A Korean-American group placed a full-page advertisement criticizing Japanese Prime Minister Shinzo Abe's response to the ''comfort women'' issue on the New York Times on Friday, just a day after a similar advertisement was placed on the Washington Post by a different U.S. civic group.
In the ad titled ''An Open Letter to: Mr. Shinzo Abe,'' the Korean American National Coordinating Council said Abe's recent negative response to the U.S. House Resolution urging Japan to formally and unequivocally admit responsibility over its sexual exploitation of Asian women during World War II was ''received with uniform outrage by the 1.2 million Korean Americans.''
''Mr. Abe, your assertion that those kidnapped women, numbering 200,000 mostly Koreans but also some Chinese, Filipino, Thai and even Dutch were not coerced into servitude and that this crime was not committed by the Japanese authority, but rather by some civilian entities, makes us nauseous!,'' it said.

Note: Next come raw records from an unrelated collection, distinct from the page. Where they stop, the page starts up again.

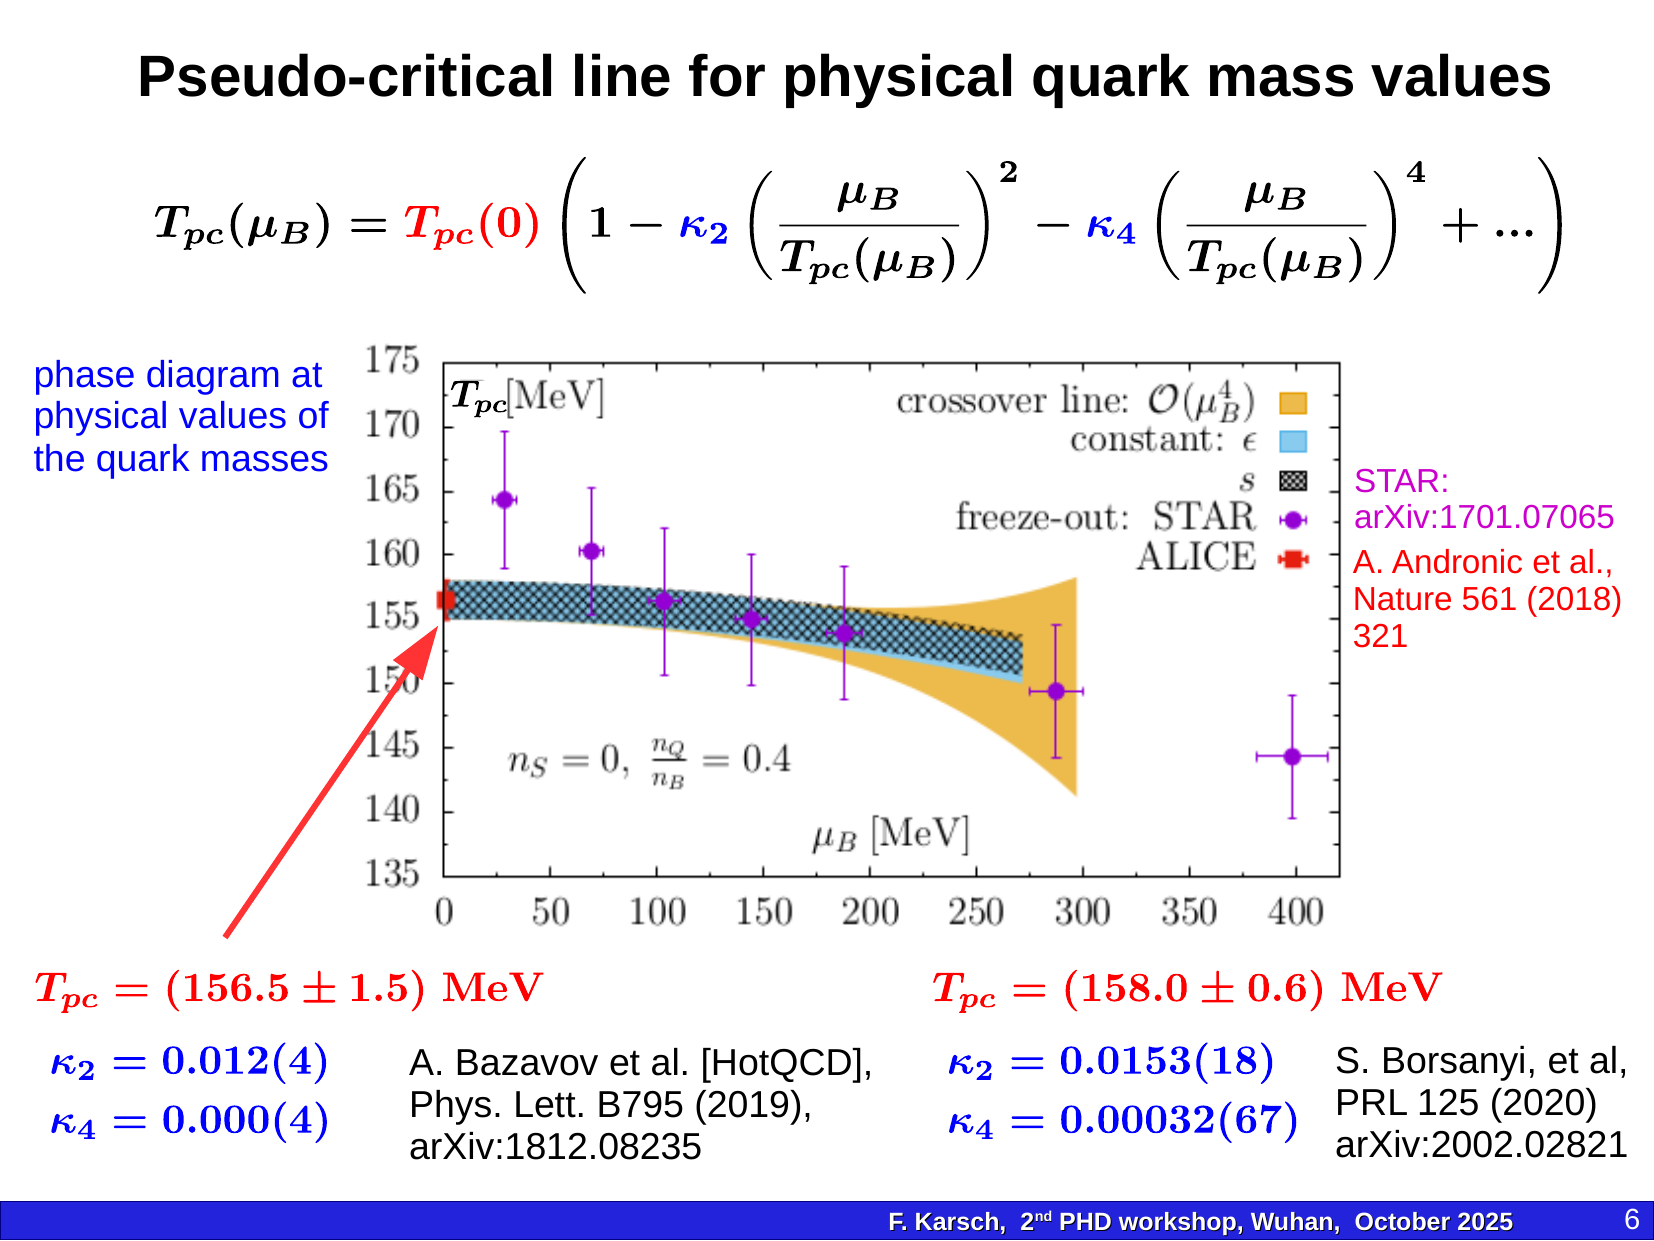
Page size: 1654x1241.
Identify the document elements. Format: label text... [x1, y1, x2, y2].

text_box [154, 157, 1562, 294]
text_box [946, 1042, 1277, 1085]
text_box phase diagram at physical values of the quark masses [18, 345, 345, 487]
picture [364, 292, 1351, 981]
text_box [932, 969, 1445, 1013]
text_box Pseudo-critical line for physical quark mass values [123, 36, 1571, 117]
text_box [947, 1101, 1301, 1144]
text_box S. Borsanyi, et al, PRL 125 (2020) arXiv:2002.02821 [1320, 1032, 1644, 1174]
text_box A. Bazavov et al. [HotQCD], Phys. Lett. B795 (2019), arXiv:1812.08235 [394, 1034, 912, 1176]
text_box [450, 380, 507, 418]
text_box A. Andronic et al., Nature 561 (2018) 321 [1338, 536, 1638, 663]
text_box STAR: arXiv:1701.07065 [1339, 454, 1631, 544]
text_box [49, 1042, 331, 1085]
text_box [34, 969, 546, 1013]
text_box [49, 1101, 332, 1144]
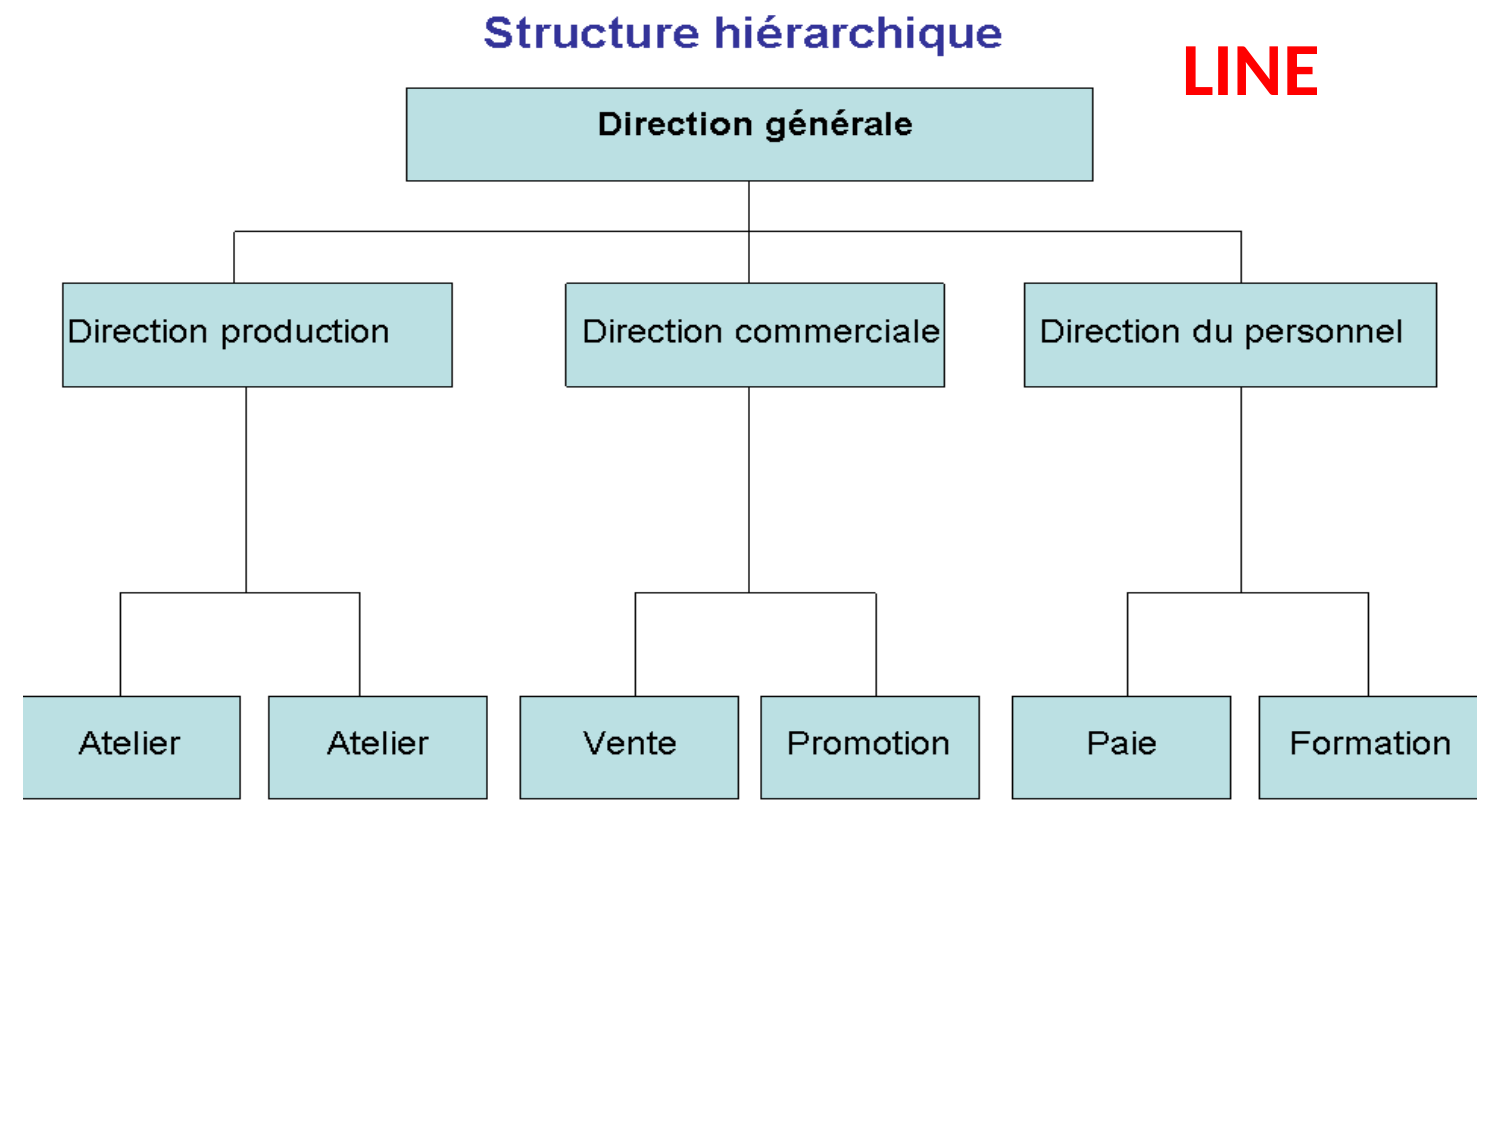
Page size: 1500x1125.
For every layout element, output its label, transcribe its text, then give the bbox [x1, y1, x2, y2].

text_box LINE [1167, 13, 1335, 130]
picture [23, 0, 1477, 981]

''It is precisely this kind of unrepentant, arrogant mentality that can and will abrogate Japan's current standing and potential leadership role in the Asia.''
The letter also referred to 17 Japanese citizens Japan determined to be kidnapped by North Korea so far, saying that many Korean Americans felt sympathy for them.
But it said, ''Mr. Abe, in view of your arrogant posture with regard to the 200,000 Korean 'Ex-Sex Slaves,' many of us no longer respond with misgivings about the unfortunate fate of those 17 Japanese citizens!''
The ad also said many Korean Americans feel that the countries of Northeast Asia have made a tremendous advancement in the past half century and that ''Japan and its people have played an essential role in this development.''
But it said, ''At this point of time however, it is our great concern that the attitude and direction espoused by you and current leadership of Japan will gravely damage this perception and sense of common destiny among the people in this region.''
Abe drew fire in the United States, especially from the media, earlier this year when he said there are no documents to prove the Japanese military physically coerced women to provide sex for its soldiers during the war, citing a government position paper.
To play down his controversial remarks, Abe has repeatedly said he stands by a 1993 statement by then Chief Cabinet Secretary Yohei Kono that admitted that the women were recruited against their will in many cases.
But the so-called Kono statement said the women were drafted mainly by private recruiters entrusted by the military and fell short of explicitly stating the Japanese military's role in the recruitment of such women.